(Dataset entries)

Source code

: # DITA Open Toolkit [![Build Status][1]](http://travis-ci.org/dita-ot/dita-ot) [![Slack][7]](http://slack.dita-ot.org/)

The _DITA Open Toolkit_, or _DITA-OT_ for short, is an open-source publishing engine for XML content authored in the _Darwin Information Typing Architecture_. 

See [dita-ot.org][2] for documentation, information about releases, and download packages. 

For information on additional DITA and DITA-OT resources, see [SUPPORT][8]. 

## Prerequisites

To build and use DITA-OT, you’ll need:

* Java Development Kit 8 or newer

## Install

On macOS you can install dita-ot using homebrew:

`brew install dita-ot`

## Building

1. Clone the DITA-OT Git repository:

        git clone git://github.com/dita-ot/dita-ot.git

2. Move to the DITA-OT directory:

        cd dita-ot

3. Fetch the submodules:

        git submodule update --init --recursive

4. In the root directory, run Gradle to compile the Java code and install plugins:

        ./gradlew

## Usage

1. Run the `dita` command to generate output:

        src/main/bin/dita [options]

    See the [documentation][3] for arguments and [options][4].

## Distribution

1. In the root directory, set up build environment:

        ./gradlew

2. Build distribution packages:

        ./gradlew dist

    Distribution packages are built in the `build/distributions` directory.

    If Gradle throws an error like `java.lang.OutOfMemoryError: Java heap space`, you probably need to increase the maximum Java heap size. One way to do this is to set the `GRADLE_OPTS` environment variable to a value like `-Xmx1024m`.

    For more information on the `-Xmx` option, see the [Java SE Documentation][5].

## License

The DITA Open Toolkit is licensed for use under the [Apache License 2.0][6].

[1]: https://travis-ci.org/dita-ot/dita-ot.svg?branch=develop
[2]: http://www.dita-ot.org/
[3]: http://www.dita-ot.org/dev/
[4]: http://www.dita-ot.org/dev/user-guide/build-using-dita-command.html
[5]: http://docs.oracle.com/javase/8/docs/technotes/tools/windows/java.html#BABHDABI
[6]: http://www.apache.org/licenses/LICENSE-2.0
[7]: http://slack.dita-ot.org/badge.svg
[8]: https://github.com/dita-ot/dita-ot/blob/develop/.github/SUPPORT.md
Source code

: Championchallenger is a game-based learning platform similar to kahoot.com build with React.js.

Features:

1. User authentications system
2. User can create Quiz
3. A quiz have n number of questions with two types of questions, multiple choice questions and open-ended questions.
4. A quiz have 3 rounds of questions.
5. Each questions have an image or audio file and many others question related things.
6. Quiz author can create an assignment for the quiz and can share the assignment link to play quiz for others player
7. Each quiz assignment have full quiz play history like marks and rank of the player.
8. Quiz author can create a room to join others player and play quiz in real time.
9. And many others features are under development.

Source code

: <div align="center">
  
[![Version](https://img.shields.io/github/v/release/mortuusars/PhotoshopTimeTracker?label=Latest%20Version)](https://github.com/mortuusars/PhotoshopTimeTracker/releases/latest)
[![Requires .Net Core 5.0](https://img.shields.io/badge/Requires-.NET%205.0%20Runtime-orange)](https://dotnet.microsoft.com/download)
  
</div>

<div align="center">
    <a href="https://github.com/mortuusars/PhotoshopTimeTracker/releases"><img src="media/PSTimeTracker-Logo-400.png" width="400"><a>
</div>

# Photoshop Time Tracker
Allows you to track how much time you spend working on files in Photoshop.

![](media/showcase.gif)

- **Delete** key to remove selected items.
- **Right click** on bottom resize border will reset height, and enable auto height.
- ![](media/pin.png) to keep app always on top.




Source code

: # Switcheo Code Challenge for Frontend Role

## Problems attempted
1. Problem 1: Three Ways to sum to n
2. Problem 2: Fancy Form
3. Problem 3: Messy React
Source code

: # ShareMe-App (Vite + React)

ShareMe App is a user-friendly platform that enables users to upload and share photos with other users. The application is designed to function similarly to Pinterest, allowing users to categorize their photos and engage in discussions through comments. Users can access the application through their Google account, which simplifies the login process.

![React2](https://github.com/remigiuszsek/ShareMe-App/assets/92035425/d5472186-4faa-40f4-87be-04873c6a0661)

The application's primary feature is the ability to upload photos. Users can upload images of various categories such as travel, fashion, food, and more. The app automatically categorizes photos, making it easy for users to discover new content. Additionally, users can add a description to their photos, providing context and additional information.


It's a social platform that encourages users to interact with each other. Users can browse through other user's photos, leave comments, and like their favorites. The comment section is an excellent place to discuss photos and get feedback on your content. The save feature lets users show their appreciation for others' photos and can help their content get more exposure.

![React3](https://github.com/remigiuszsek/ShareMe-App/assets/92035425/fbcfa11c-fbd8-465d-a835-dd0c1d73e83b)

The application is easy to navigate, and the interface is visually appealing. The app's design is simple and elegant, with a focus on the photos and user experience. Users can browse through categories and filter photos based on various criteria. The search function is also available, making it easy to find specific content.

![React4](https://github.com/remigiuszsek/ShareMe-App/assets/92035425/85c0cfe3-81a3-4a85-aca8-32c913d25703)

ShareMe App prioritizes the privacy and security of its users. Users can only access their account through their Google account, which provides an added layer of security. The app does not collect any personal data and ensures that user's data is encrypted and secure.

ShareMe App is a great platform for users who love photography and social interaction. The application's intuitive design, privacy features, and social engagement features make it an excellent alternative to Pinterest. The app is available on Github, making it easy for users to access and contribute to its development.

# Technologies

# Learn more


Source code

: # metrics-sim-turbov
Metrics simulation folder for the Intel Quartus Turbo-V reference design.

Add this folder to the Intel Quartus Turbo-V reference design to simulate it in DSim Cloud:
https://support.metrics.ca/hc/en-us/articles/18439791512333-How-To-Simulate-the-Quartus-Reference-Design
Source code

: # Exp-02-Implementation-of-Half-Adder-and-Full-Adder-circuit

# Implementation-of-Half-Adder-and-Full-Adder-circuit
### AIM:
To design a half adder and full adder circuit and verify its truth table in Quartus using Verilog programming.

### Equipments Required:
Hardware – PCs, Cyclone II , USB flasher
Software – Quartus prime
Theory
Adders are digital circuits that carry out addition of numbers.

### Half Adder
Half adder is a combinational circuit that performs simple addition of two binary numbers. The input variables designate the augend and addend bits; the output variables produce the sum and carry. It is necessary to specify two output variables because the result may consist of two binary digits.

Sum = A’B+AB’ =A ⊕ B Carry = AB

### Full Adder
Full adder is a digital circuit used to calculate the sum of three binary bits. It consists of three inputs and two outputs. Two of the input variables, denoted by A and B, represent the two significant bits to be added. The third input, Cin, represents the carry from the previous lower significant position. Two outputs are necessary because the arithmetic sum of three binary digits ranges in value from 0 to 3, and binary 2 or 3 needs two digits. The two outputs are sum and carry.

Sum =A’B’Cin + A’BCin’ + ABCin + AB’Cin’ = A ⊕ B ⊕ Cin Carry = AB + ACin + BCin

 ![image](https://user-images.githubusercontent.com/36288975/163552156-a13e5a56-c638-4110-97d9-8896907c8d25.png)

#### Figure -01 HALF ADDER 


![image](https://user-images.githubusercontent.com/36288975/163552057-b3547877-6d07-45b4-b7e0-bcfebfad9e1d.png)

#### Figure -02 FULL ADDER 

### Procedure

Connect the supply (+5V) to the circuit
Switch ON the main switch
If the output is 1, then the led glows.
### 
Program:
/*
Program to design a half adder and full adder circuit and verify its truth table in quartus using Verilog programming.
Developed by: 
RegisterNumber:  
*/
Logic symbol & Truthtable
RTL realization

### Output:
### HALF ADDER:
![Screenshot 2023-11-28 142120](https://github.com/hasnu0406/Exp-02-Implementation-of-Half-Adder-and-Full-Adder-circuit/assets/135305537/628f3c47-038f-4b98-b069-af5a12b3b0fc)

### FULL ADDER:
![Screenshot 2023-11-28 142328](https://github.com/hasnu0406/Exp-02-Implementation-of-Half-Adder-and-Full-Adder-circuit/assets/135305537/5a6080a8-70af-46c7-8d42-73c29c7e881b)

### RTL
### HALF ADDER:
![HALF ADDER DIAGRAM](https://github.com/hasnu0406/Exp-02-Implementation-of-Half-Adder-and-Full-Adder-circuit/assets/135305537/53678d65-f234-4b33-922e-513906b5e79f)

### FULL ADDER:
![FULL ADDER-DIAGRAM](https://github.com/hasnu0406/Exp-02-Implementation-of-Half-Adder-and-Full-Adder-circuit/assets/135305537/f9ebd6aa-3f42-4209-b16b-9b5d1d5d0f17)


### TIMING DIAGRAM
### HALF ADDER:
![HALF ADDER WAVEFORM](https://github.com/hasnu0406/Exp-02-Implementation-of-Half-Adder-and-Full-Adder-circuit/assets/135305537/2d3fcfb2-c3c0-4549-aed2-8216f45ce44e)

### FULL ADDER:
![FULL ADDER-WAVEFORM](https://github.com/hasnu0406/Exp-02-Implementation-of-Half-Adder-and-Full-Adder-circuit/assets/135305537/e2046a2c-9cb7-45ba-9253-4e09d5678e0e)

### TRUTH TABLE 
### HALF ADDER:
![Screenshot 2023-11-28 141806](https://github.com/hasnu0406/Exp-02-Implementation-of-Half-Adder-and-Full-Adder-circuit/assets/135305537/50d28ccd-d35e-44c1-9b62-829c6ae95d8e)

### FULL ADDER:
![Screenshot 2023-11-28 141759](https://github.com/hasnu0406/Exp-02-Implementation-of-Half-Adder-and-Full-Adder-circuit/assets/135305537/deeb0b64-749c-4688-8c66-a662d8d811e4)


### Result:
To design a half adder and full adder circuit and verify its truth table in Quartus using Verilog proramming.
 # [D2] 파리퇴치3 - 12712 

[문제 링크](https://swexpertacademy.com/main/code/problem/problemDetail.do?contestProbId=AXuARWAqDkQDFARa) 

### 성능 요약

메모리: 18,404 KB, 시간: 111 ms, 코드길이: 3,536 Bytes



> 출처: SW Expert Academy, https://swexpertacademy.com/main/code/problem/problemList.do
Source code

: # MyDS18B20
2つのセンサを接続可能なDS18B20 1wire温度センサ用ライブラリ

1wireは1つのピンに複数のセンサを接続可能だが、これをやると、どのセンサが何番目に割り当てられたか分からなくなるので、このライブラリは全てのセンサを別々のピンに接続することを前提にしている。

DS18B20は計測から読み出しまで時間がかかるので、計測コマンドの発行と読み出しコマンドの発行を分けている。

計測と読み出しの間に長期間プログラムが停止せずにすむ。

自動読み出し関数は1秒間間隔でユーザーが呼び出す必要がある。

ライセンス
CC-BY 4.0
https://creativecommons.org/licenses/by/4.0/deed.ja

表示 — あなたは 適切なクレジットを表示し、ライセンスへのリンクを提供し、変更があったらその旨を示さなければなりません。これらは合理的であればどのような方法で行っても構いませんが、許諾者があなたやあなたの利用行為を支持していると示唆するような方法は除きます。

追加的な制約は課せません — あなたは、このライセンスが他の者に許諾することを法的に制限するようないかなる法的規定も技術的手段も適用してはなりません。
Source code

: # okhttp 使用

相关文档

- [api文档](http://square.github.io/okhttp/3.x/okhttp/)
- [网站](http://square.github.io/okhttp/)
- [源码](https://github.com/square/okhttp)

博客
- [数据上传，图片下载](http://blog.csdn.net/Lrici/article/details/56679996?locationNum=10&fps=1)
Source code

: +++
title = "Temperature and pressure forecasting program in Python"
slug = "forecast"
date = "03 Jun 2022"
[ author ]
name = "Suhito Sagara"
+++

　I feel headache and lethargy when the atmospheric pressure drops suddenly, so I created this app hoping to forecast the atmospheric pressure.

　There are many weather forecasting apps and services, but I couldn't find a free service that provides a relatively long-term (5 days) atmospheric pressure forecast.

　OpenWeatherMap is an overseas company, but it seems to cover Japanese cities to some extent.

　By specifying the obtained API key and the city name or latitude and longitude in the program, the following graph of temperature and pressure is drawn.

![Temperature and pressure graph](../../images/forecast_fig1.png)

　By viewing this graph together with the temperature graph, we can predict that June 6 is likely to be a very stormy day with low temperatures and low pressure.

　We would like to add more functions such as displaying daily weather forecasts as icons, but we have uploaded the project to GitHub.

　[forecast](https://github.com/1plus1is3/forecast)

-- Problem description --
Reproduce word for word the lines of the material beginning with the line containing "for Frontend Role" and running through the line containing "It's a social".

-- Task solution --
: # Switcheo Code Challenge for Frontend Role

## Problems attempted
1. Problem 1: Three Ways to sum to n
2. Problem 2: Fancy Form
3. Problem 3: Messy React
Source code

: # ShareMe-App (Vite + React)

ShareMe App is a user-friendly platform that enables users to upload and share photos with other users. The application is designed to function similarly to Pinterest, allowing users to categorize their photos and engage in discussions through comments. Users can access the application through their Google account, which simplifies the login process.

![React2](https://github.com/remigiuszsek/ShareMe-App/assets/92035425/d5472186-4faa-40f4-87be-04873c6a0661)

The application's primary feature is the ability to upload photos. Users can upload images of various categories such as travel, fashion, food, and more. The app automatically categorizes photos, making it easy for users to discover new content. Additionally, users can add a description to their photos, providing context and additional information.


It's a social platform that encourages users to interact with each other. Users can browse through other user's photos, leave comments, and like their favorites. The comment section is an excellent place to discuss photos and get feedback on your content. The save feature lets users show their appreciation for others' photos and can help their content get more exposure.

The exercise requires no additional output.